Is the maintenance of homeostatic mitochondrial signaling during stress a physiological role for alternative oxidase?

All plants maintain a non-energy-conserving pathway of mitochondrial electron transport referred to as alternative oxidase (AOX) respiration. Here, we briefly review some of the most prevailing themes for the metabolic and physiological roles of this respiratory pathway. Many of these themes relate to the potential of AOX to provide metabolic homeostasis in response to fluctuating cellular conditions, such as is often seen during stress. We then review reverse genetic experiments that have been used to test these hypotheses. To date, such experiments have been limited to just two dicot species and have only targeted one member (a stress-induced member) of the AOX multigene family.

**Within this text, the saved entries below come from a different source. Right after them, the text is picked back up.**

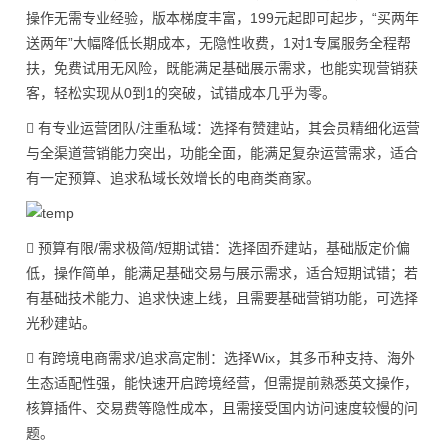
操作无需专业经验，版本梯度丰富，199元起即可起步，“买两年
送两年”大幅降低长期成本，无隐性收费，1对1专属服务全程帮
扶，免费试用无风险，既能满足基础展示需求，也能实现营销获
客，轻松实现从0到1的突破，试错成本几乎为零。
 有专业运营团队/注重私域：选择有赞建站，其会员精细化运营
与全渠道营销能力突出，功能全面，能满足复杂运营需求，适合
有一定预算、追求私域长效增长的电商类商家。
 预算有限/需求极简/短期试错：选择固乔建站，基础版定价偏
低，操作简单，能满足基础交易与展示需求，适合短期试错；若
有基础技术能力、追求快速上线，且需要基础营销功能，可选择
光秒建站。
 有跨境电商需求/追求高定制：选择Wix，其多币种支持、海外
生态适配性强，能快速开启跨境经营，但需提前熟悉英文操作，
核算插件、交易费等隐性成本，且需接受国内访问速度较慢的问
题。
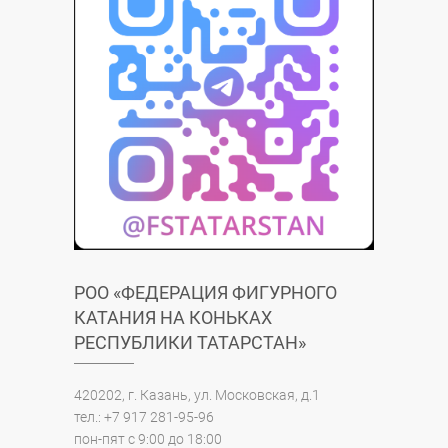
РОО «ФЕДЕРАЦИЯ ФИГУРНОГО
КАТАНИЯ НА КОНЬКАХ
РЕСПУБЛИКИ ТАТАРСТАН»
420202, г. Казань, ул. Московская, д.1
тел.: +7 917 281-95-96
пон-пят с 9:00 до 18:00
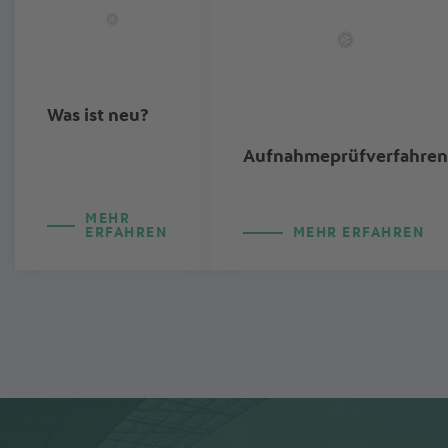
Was ist neu?
Aufnahmeprüfverfahren
MEHR
ERFAHREN
MEHR ERFAHREN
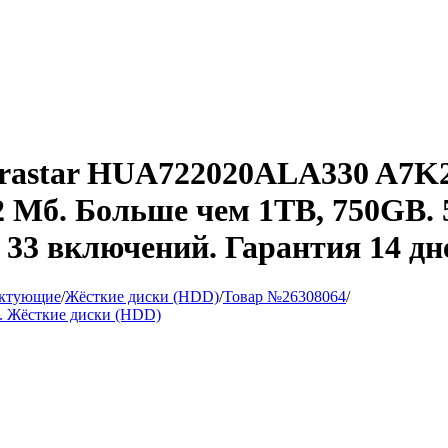
trastar HUA722020ALA330 A7K20
32 Мб. Больше чем 1TB, 750GB.
 33 включений. Гарантия 14 д
ктующие
/
Жёсткие диски (HDD)
/
Товар №26308064
/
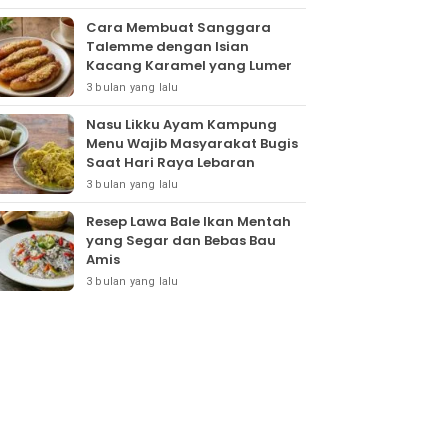
Cara Membuat Sanggara
Talemme dengan Isian
Kacang Karamel yang Lumer
3 bulan yang lalu
Nasu Likku Ayam Kampung
Menu Wajib Masyarakat Bugis
Saat Hari Raya Lebaran
3 bulan yang lalu
Resep Lawa Bale Ikan Mentah
yang Segar dan Bebas Bau
Amis
3 bulan yang lalu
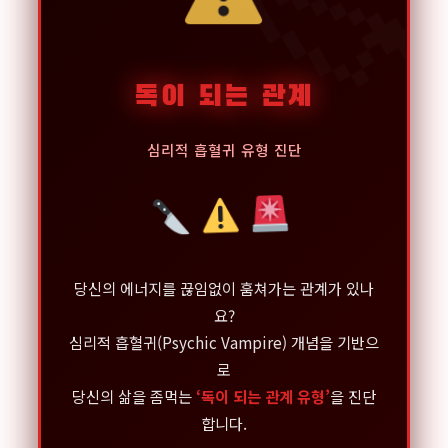
독이 되는 관계
심리적 흡혈귀 유형 진단
당신의 에너지를 끊임없이 훔쳐가는 관계가 있나
요?
심리적 흡혈귀(Psychic Vampire) 개념을 기반으
로
당신의 삶을 좀먹는
‘독이 되는 관계 유형’
을 진단
합니다.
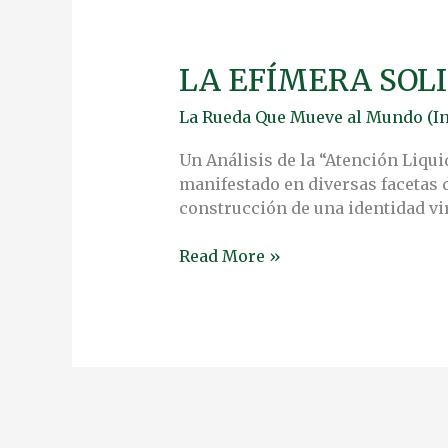
LA EFÍMERA SOL
LA
EFÍMERA
La Rueda Que Mueve al Mundo (In
SOLIDARIDAD
DIGITAL
Un Análisis de la “Atención Liqu
manifestado en diversas facetas d
construcción de una identidad vir
Read More »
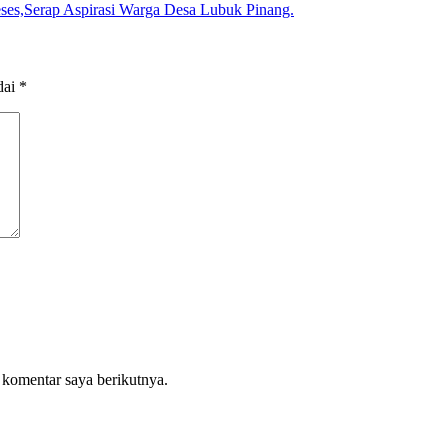
ses,Serap Aspirasi Warga Desa Lubuk Pinang.
dai
*
 komentar saya berikutnya.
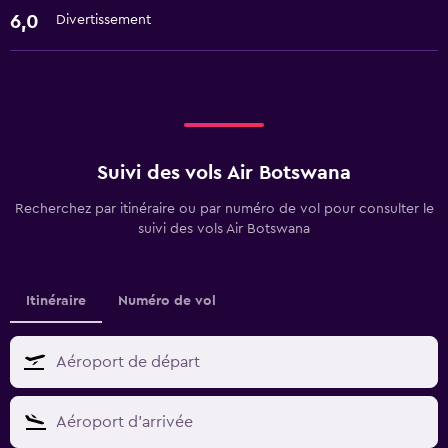
6,0
Divertissement
Suivi des vols Air Botswana
Recherchez par itinéraire ou par numéro de vol pour consulter le
suivi des vols Air Botswana
Itinéraire
Numéro de vol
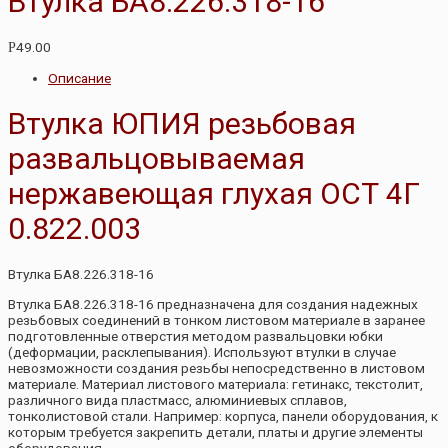
Втулка БА8.226.318-16
49.00
Р
Описание
Втулка ЮПИЯ резьбовая
развальцовываемая
нержавеющая глухая ОСТ 4Г
0.822.003
Втулка БА8.226.318-16
Втулка БА8.226.318-16 предназначена для создания надежных
резьбовых соединений в тонком листовом материале в заранее
подготовленные отверстия методом развальцовки юбки
(деформации, расклепывания). Используют втулки в случае
невозможности создания резьбы непосредственно в листовом
материале. Материал листового материала: гетинакс, текстолит,
различного вида пластмасс, алюминиевых сплавов,
тонколистовой стали. Например: корпуса, панели оборудования, к
которым требуется закрепить детали, платы и другие элементы
оборудования.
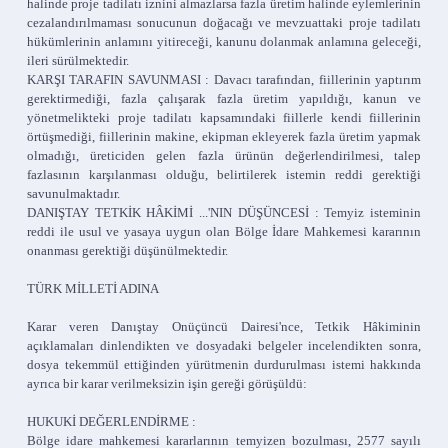
halinde proje tadilatı iznini almazlarsa fazla üretim halinde eylemlerinin
cezalandırılmaması sonucunun doğacağı ve mevzuattaki proje tadilatı
hükümlerinin anlamını yitireceği, kanunu dolanmak anlamına geleceği,
ileri sürülmektedir.
KARŞI TARAFIN SAVUNMASI : Davacı tarafından, fiillerinin yaptırım
gerektirmediği, fazla çalışarak fazla üretim yapıldığı, kanun ve
yönetmelikteki proje tadilatı kapsamındaki fiillerle kendi fiillerinin
örtüşmediği, fiillerinin makine, ekipman ekleyerek fazla üretim yapmak
olmadığı, üreticiden gelen fazla ürünün değerlendirilmesi, talep
fazlasının karşılanması olduğu, belirtilerek istemin reddi gerektiği
savunulmaktadır.
DANIŞTAY TETKİK HÂKİMİ ...'NIN DÜŞÜNCESİ : Temyiz isteminin
reddi ile usul ve yasaya uygun olan Bölge İdare Mahkemesi kararının
onanması gerektiği düşünülmektedir.
TÜRK MİLLETİ ADINA
Karar veren Danıştay Onüçüncü Dairesi'nce, Tetkik Hâkiminin
açıklamaları dinlendikten ve dosyadaki belgeler incelendikten sonra,
dosya tekemmül ettiğinden yürütmenin durdurulması istemi hakkında
ayrıca bir karar verilmeksizin işin gereği görüşüldü:
HUKUKİ DEĞERLENDİRME :
Bölge idare mahkemesi kararlarının temyizen bozulması, 2577 sayılı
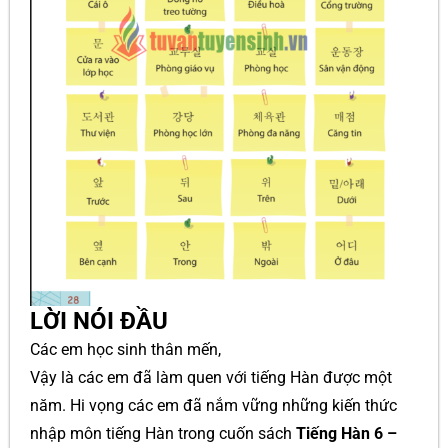
LỜI NÓI ĐẦU
Các em học sinh thân mến,
Vậy là các em đã làm quen với tiếng Hàn được một
năm. Hi vọng các em đã nắm vững những kiến thức
nhập môn tiếng Hàn trong cuốn sách
Tiếng Hàn 6 –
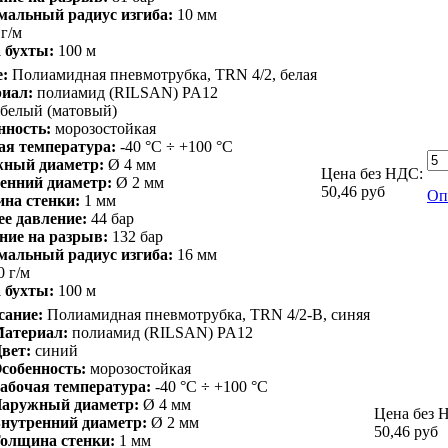
альный радиус изгиба:
10 мм
 г/м
 бухты:
100 м
:
Полиамидная пневмотрубка, TRN 4/2, белая
иал:
полиамид (RILSAN) PA12
белый (матовый)
нность:
морозостойкая
ая температура:
-40 °С ÷ +100 °С
ный диаметр:
Ø 4 мм
Цена без НДС:
енний диаметр:
Ø 2 мм
50,46
руб
Оп
на стенки:
1 мм
ее давление:
44 бар
ние на разрыв:
132 бар
альный радиус изгиба:
16 мм
0 г/м
 бухты:
100 м
сание:
Полиамидная пневмотрубка, TRN 4/2-B, синяя
атериал:
полиамид (RILSAN) PA12
вет:
синий
собенность:
морозостойкая
абочая температура:
-40 °С ÷ +100 °С
аружный диаметр:
Ø 4 мм
Цена без 
нутренний диаметр:
Ø 2 мм
50,46
руб
олщина стенки:
1 мм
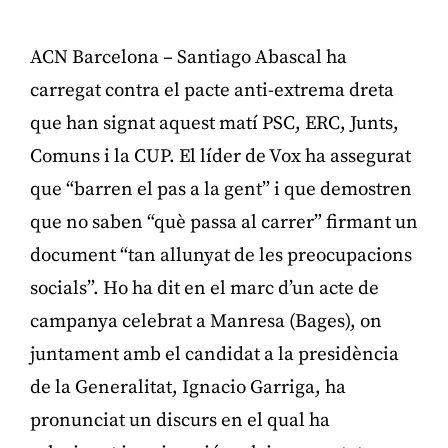
ACN Barcelona – Santiago Abascal ha
carregat contra el pacte anti-extrema dreta
que han signat aquest matí PSC, ERC, Junts,
Comuns i la CUP. El líder de Vox ha assegurat
que “barren el pas a la gent” i que demostren
que no saben “què passa al carrer” firmant un
document “tan allunyat de les preocupacions
socials”. Ho ha dit en el marc d’un acte de
campanya celebrat a Manresa (Bages), on
juntament amb el candidat a la presidència
de la Generalitat, Ignacio Garriga, ha
pronunciat un discurs en el qual ha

Nonetheless, the experiments to date strongly reinforce the idea that AOX respiration is of particular importance during abiotic and biotic stress. Finally, we propose that another core role of AOX may be to modulate the strength of a stress-signaling pathway from the mitochondrion that controls cellular responses to stress. In this way, AOX could be acting to provide a degree of signaling homeostasis from the mitochondrion. This hypothesis may provide explanation for some of the disparate results seen in reverse genetic experiments regarding the impact of AOX on the reactive oxygen network and oxidative damage.